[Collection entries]
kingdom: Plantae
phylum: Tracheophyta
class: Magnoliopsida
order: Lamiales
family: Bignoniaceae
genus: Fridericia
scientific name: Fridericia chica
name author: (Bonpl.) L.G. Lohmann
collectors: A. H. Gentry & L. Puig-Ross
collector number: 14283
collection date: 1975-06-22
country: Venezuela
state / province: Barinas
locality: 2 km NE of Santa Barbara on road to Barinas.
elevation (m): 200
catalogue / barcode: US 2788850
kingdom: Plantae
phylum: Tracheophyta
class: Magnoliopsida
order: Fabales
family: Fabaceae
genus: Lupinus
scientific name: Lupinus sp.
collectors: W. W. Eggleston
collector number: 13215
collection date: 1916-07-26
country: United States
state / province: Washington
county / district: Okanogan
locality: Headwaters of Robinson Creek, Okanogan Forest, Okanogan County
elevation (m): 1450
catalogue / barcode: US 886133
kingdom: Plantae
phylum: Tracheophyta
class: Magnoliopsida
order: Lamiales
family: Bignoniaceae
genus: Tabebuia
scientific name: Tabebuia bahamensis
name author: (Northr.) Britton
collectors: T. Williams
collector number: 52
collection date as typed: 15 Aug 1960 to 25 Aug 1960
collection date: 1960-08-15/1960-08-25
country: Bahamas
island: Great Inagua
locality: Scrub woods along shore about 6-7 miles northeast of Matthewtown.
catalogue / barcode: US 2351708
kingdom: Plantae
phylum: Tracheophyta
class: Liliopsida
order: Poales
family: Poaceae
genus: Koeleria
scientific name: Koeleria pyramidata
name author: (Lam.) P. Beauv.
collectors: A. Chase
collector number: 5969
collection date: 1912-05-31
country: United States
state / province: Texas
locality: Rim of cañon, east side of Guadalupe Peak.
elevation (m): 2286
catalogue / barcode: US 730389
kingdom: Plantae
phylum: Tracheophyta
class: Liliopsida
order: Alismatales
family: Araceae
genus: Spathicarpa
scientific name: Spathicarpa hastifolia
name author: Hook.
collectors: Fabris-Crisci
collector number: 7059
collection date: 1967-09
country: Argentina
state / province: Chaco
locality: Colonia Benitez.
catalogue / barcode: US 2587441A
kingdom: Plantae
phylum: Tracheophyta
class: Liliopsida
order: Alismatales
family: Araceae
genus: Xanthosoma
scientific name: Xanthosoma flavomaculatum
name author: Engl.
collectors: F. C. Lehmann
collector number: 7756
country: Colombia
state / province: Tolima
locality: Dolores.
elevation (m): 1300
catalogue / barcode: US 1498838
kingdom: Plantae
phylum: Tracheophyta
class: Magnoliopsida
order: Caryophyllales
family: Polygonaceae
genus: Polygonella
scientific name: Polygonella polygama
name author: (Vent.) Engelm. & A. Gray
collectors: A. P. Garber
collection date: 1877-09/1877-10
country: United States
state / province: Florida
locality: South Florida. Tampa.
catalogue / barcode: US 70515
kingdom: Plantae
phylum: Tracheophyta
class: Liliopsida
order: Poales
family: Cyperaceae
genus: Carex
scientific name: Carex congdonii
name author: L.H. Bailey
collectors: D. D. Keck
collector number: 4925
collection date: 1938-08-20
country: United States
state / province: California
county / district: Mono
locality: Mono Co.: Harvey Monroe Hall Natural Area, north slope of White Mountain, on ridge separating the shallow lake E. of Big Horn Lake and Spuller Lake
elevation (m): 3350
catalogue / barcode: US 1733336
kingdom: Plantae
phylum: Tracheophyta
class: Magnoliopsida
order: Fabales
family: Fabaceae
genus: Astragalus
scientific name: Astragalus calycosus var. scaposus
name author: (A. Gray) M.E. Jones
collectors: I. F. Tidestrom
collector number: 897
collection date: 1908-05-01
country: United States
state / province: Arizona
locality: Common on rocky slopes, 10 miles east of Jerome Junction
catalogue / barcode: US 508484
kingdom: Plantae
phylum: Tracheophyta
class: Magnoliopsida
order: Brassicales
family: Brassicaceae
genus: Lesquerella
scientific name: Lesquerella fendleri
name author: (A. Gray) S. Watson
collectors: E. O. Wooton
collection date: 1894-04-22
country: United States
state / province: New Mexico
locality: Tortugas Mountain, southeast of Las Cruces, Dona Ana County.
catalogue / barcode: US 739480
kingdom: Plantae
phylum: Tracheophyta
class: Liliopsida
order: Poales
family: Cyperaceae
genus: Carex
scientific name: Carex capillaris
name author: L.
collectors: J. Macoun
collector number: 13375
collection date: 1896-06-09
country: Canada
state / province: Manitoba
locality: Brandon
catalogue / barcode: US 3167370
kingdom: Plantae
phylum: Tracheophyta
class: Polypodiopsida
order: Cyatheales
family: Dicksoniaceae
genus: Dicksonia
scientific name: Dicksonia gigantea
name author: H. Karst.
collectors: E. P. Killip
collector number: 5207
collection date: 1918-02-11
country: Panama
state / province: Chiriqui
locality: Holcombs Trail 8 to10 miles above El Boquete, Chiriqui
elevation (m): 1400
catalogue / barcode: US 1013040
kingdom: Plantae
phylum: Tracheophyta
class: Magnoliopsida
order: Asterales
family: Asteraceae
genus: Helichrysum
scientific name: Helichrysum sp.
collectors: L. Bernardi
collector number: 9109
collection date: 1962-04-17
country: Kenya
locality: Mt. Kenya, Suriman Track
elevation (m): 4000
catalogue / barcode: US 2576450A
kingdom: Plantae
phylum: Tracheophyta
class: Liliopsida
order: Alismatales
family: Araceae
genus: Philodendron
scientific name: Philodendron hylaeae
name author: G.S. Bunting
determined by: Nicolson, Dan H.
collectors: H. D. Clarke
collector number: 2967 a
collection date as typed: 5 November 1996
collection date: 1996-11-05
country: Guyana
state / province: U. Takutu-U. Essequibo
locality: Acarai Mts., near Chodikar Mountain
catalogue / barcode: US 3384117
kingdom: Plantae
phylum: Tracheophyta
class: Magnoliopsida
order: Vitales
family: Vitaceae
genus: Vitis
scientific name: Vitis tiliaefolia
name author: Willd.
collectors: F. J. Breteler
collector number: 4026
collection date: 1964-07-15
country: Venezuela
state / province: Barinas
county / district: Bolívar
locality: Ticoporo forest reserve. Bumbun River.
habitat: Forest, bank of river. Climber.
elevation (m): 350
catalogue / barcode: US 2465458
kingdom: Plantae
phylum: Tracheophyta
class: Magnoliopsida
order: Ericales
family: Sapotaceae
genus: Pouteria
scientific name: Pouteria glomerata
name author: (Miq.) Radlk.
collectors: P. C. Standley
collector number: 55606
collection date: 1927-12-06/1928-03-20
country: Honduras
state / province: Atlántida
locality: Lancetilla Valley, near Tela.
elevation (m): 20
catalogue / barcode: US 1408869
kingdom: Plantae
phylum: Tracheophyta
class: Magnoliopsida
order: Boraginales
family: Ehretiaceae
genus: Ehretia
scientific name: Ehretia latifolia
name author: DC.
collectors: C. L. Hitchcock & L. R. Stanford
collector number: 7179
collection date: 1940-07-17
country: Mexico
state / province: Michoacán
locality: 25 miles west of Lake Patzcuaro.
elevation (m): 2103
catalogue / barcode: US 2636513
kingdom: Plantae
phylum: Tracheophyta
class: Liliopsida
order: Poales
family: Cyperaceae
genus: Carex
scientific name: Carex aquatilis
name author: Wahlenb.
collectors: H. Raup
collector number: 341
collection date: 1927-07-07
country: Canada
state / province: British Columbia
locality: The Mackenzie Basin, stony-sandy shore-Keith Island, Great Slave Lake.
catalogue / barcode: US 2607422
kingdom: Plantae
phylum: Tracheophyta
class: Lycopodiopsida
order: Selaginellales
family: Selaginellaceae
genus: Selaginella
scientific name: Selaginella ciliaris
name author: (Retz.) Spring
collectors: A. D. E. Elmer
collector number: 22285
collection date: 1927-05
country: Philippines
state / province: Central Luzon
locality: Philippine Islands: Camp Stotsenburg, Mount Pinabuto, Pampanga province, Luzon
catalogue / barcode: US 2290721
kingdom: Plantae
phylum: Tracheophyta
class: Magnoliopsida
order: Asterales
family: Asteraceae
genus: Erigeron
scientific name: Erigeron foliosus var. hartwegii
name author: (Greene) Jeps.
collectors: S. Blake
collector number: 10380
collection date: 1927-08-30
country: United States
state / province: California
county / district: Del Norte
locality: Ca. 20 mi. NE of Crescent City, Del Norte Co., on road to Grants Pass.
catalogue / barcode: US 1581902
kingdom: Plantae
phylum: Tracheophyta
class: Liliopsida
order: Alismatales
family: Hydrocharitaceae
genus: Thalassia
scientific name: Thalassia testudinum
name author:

### Written exercise
Starting with the line containing "genus: Erigeron" and continuing through the last line above, reproduce those lines with "locality" changed to "site" and everything else left as it stands.

### Result of the task
genus: Erigeron
scientific name: Erigeron foliosus var. hartwegii
name author: (Greene) Jeps.
collectors: S. Blake
collector number: 10380
collection date: 1927-08-30
country: United States
state / province: California
county / district: Del Norte
site: Ca. 20 mi. NE of Crescent City, Del Norte Co., on road to Grants Pass.
catalogue / barcode: US 1581902
kingdom: Plantae
phylum: Tracheophyta
class: Liliopsida
order: Alismatales
family: Hydrocharitaceae
genus: Thalassia
scientific name: Thalassia testudinum
name author:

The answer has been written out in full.